Red Hat & Google Cloud extend partnership for AI innovation
The collaboration will bring together Red Hat's open source technologies and Google Cloud's infrastructure, along with Google's Gemma family of open AI models. This initiative aims to offer cost-effective AI inference and greater hardware choices for businesses deploying generative AI at scale.
Brian Stevens, Senior Vice President and Chief Technology Officer – AI, Red Hat said, "With this extended collaboration, Red Hat and Google Cloud are committed to driving groundbreaking AI innovations with our combined expertise and platforms. Bringing the power of vLLM and Red Hat open source technologies to Google Cloud and Google's Gemma equips developers with the resources they need to build more accurate, high-performing AI solutions, powered by optimized inference capabilities."
The latest phase of the alliance will see the companies launch the llm-d open source project, with Google acting as a founding contributor. This project is intended to facilitate scalable and efficient AI inference across diverse computing environments. Red Hat is introducing the project as a response to enterprise challenges, such as the growing complexity of AI ecosystems and the need for distributed computing strategies.
The companies have also announced that support for vLLM, an open source inference server used to speed up generative AI outputs, will be enabled on Google Cloud's Tensor Processing Units (TPUs) and GPU-based virtual machines. Google Cloud's TPUs, which are already a part of Google's own AI infrastructure, will now be accessible to developers using vLLM, allowing for improved performance and resource efficiency for fast and accurate inference.
Red Hat will be among the earliest testers for Google's new open model Gemma 3, and it will provide 'Day 0' support for vLLM on Gemma 3 model distributions. This is part of Red Hat's broader efforts as a commercial contributor to the vLLM project, focusing on more cost-effective and responsive platforms for generative AI applications.
The collaboration also includes the availability of Red Hat AI Inference Server on Google Cloud. This enterprise distribution of vLLM helps companies scale and optimise AI model inference within hybrid cloud environments. The integration with Google Cloud enables enterprises to deploy generative AI models that are ready for production and can deliver cost and responsiveness efficiencies at scale.
Supporting community-driven AI development, Red Hat will join Google as a contributor to the Agent2Agent (A2A) protocol, an application-level protocol designed to enable communication between agents or end-users across different platforms and cloud environments. Through the A2A ecosystem, Red Hat aims to promote new ways to accelerate innovation and enhance the effectiveness of AI workflows through agentic AI.

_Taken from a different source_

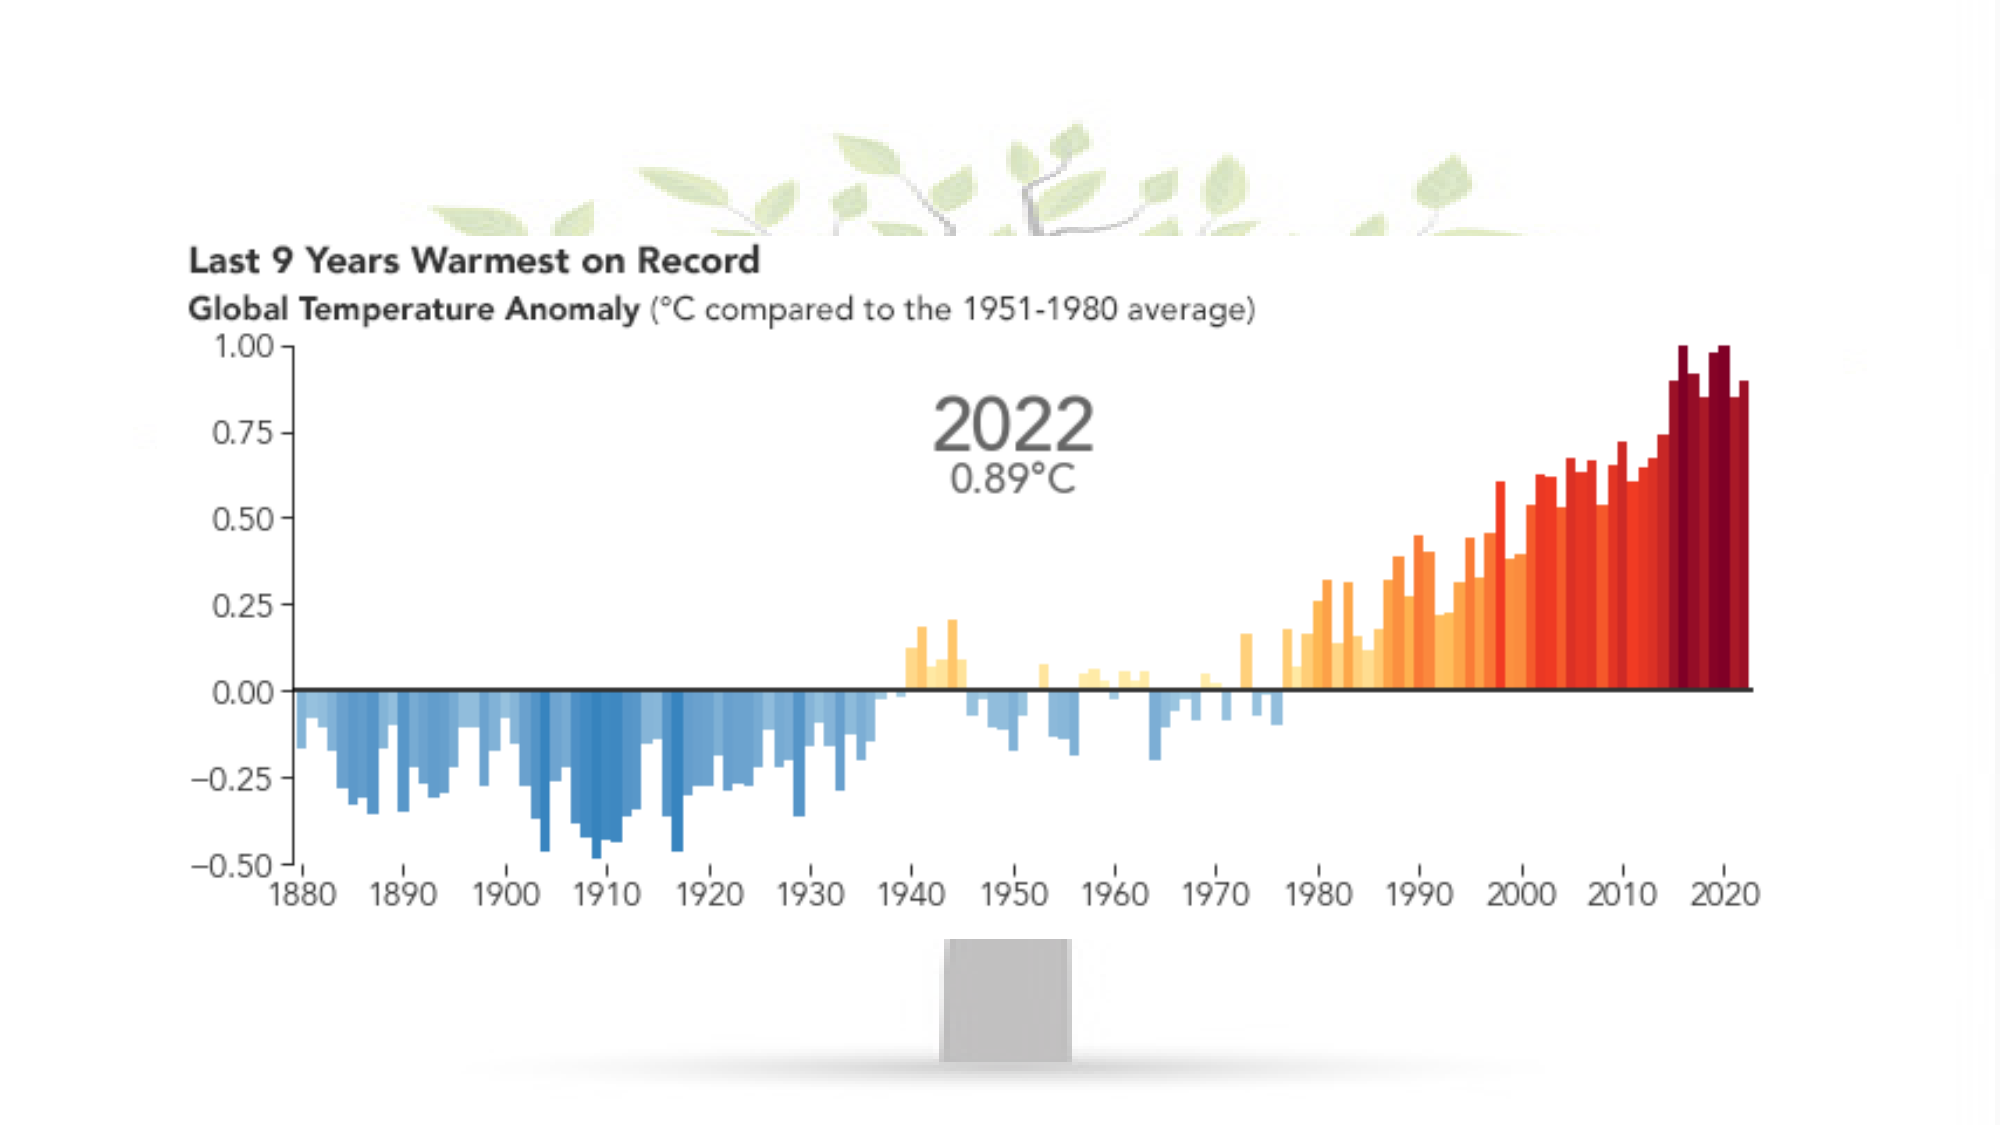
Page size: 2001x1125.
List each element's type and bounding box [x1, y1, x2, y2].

Mark Lohmeyer, Vice President and General Manager, AI and Computing Infrastructure, Google Cloud, commented, "The deepening of our collaboration with Red Hat is driven by our shared commitment to foster open innovation and bring the full potential of AI to our customers. As we enter a new age of AI inference, together we are paving the way for organisations to more effectively scale AI inference and enable agentic AI with the necessary cost-efficiency and high performance."
The llm-d project builds upon the established vLLM community, aiming to create a foundation for generative AI inference that can adapt to the demands of large-scale enterprises while facilitating innovation and cost management. The intention is to enable AI workload scalability across different resource types and enhance workload efficiency.
These initiatives highlight the companies' collective effort to offer business users production-ready, scalable, and efficient AI solutions powered by open source technologies and robust infrastructure options.